··· EXTRAIT DU DOCUMENT

L’exposition « Sabine Weiss – Sous le soleil de la vie » a lieu jusqu’au 27 février 2021 aux Douches la Galerie (Paris 10e).
Dernière représentante de l’école humaniste de la photographie, Sabine Weiss explore depuis plus de 80 ans une grande variété de domaines : reportages, portraits de célébrités, œuvres pour la publicité ou la mode et surtout témoignages sur l’existence des « gens de peu ». Elle expose encore ces jours-ci à Paris à la galerie Les Douches. Elle a 96 ans. Sa passion ne s’est jamais démentie et sa curiosité reste insatiable. Ses photos en blanc et noir, sont certainement les plus réussies et évoquent les photographes qu’elle a côtoyés, tels Robert Doisneau, Willy Ronis, Edouard Boubat ou Brassaï. L’Homme qui court, la nuit, dans le bois de Boulogne, c’est son mari, Hugh Weiss.
Une vie consacrée au travail photographique
A l’âge de 11 ans, cette petite fille (née en 1924) ne veut qu’une seule chose : un appareil photographique !
Ses parents cèdent immédiatement et c’est dans le jardin familial situé en Suisse à Saint-Gingolph, qu’elle fait ses premières expériences.
- De 1942 à 1946, elle apprend la technique photographique auprès de Paul Boissonnas, dans son studio de Genève. En août 1945, elle réalise un premier reportage sur des soldats américains en permission à Genève. Il sera publié dans le journal suisse La semaine de la Femme.
- Elle devient ensuite l’assistante de Willy Maywald, photographe allemand installé à Paris et spécialisé dans la mode et les portraits. Son studio est situé au 22 rue Jacob, elle va donc rencontrer le « tout-paris » des écrivains et des peintres et assiste à l’ouverture de la maison Dior. Elle devient aussi l’amie du photographe américain Edward Steichen.
- En 1950, elle rencontre et épouse le peintre américain Hugh Weiss et ouvre son propre studio de photographie. Hugh sera son compagnon de vie et de travail jusqu’à sa mort, en 2007. Ensemble, ils vont courir le monde. En 1950, elle part déjà travailler au Caire et ses reportages sont publiés dans la presse internationale dont le New York Times.
Elle accumule sans restriction et sans repos, reportages, voyages, sujets de société. Ne jamais se laisser enfermer dans un genre spécifique, telle est sa devise. Elle utilise tantôt le Rolleiflex, tantôt le Leica et manie tous les formats possibles, en blanc et noir, mais aussi en couleur.
L’âge d’or de la photo humaniste
Ses photographies témoignent de l’optimisme des années d’après Libération : « C’était, dit-elle, une belle période. Nous étions entre la fin de l’occupation allemande et le début de l’américanisation. Les gens sortaient d’une terrible épreuve et pensaient pouvoir tout rebâtir ». Grâce à l’entremise de Robert Doisneau (1912-1994), Sabine est l’une des rares femmes à rejoindre l’agence Rapho en 1952 et son travail sera internationalement reconnu.

······

**EXERCICE COURT:**
Poursuivez le texte ci-dessus sur Sabine Weiss à partir de sa dernière phrase. Les enregistrements qui suivent proviennent d'une autre source.

··· DONNÉES ENREGISTRÉES

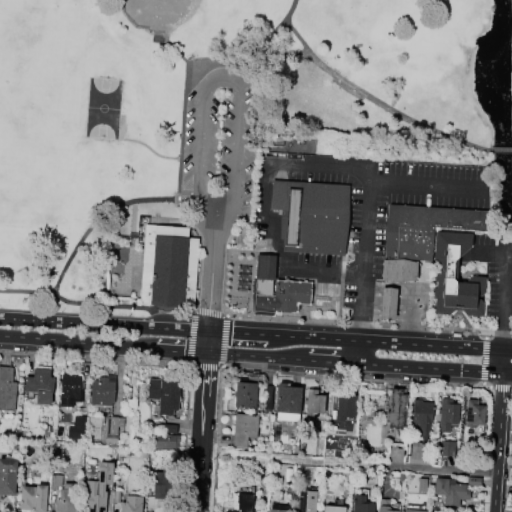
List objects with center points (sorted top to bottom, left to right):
park: (159, 7)
road: (253, 47)
road: (227, 63)
road: (221, 79)
road: (364, 93)
park: (104, 111)
road: (181, 123)
park: (205, 130)
park: (38, 137)
road: (496, 150)
road: (320, 165)
road: (427, 182)
building: (313, 215)
building: (311, 216)
road: (186, 217)
building: (424, 229)
road: (212, 246)
road: (248, 251)
building: (435, 252)
building: (166, 265)
building: (168, 266)
parking lot: (495, 269)
building: (398, 270)
road: (60, 271)
road: (197, 274)
building: (455, 277)
road: (211, 279)
road: (506, 280)
road: (224, 283)
building: (277, 289)
building: (277, 289)
road: (339, 289)
road: (25, 292)
road: (249, 294)
gas station: (387, 303)
building: (388, 303)
road: (332, 306)
road: (183, 311)
road: (457, 311)
road: (210, 314)
road: (104, 321)
road: (355, 324)
traffic signals: (209, 329)
road: (498, 333)
road: (485, 335)
road: (360, 337)
road: (192, 339)
road: (209, 339)
road: (104, 342)
road: (223, 342)
traffic signals: (210, 350)
road: (254, 353)
road: (94, 359)
road: (329, 359)
road: (483, 362)
road: (436, 366)
road: (206, 367)
road: (351, 378)
building: (39, 385)
building: (40, 385)
road: (486, 387)
road: (500, 387)
building: (6, 389)
building: (7, 389)
building: (69, 389)
building: (69, 390)
building: (101, 391)
building: (102, 391)
building: (164, 395)
building: (164, 395)
building: (245, 395)
building: (245, 395)
building: (268, 397)
building: (314, 402)
building: (287, 403)
building: (287, 403)
building: (314, 403)
building: (345, 407)
building: (345, 407)
building: (396, 409)
building: (396, 410)
building: (474, 412)
building: (446, 415)
building: (447, 415)
building: (421, 416)
building: (472, 416)
building: (421, 418)
building: (76, 428)
building: (77, 428)
building: (168, 428)
building: (112, 429)
building: (244, 429)
building: (244, 429)
road: (501, 430)
road: (204, 431)
building: (166, 436)
road: (182, 439)
road: (217, 440)
building: (165, 441)
building: (447, 449)
road: (399, 467)
building: (7, 476)
building: (8, 476)
building: (162, 484)
building: (161, 485)
building: (421, 485)
building: (98, 488)
building: (99, 488)
building: (453, 489)
building: (453, 490)
building: (63, 494)
building: (63, 495)
building: (116, 496)
building: (32, 498)
building: (33, 498)
building: (306, 501)
building: (306, 501)
building: (243, 502)
building: (244, 503)
building: (131, 504)
building: (131, 504)
building: (361, 504)
building: (361, 504)
building: (384, 506)
building: (278, 508)
building: (278, 508)
building: (333, 508)
building: (333, 509)
building: (387, 509)
building: (412, 510)
building: (413, 511)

······

**RÉSULTAT ATTENDU:**
Après la Seconde Guerre mondiale, la photo devient une pourvoyeuse majeure d’images avec l’émergence des livres et surtout des magazines illustrés. La connaissance de l’art passe non plus par des œuvres originales mais par leur photographie, reproduite à l’infini. La photographie est aussi de plus en plus souvent utilisée par des peintres comme auxiliaire de l’étude du modèle et dans la composition des portraits. Les pionniers avaient été Ingres, Courbet, Degas, Gauguin à la fin du XIXe siècle. Dans le deuxième XXe siècle, le cheminement des peintres et celui des photographes diverge. Les peintres vont laisser à la photo la tâche de « rechercher une reproduction exacte de la réalité. Mais rapidement les photographes refusent cette assignation et vont démontrer qu’ils ont aussi un langage expressif bien que fondé sur une empreinte mécanique produite par la lumière.
Si vous avez eu l’âge de ces enfants dans les années 1950, vous vous sentirez concernés par cette photo. Comme eux je suis allée chercher de l’eau à la fontaine, comme eux je portais une blouse, des chaussettes à croisillons et des « charentaises ». Aller chercher de l’eau ou du bois pour aider à la préparation des repas était banal.
La reconnaissance institutionnelle et internationale
Sabine Weiss est aussi absorbée par la publicité et les commandes d’institutions comme l’OTAN ou l’OCDE.
Simultanément, les expositions de photos connaissent un succès grandissant auprès du public, surtout américain.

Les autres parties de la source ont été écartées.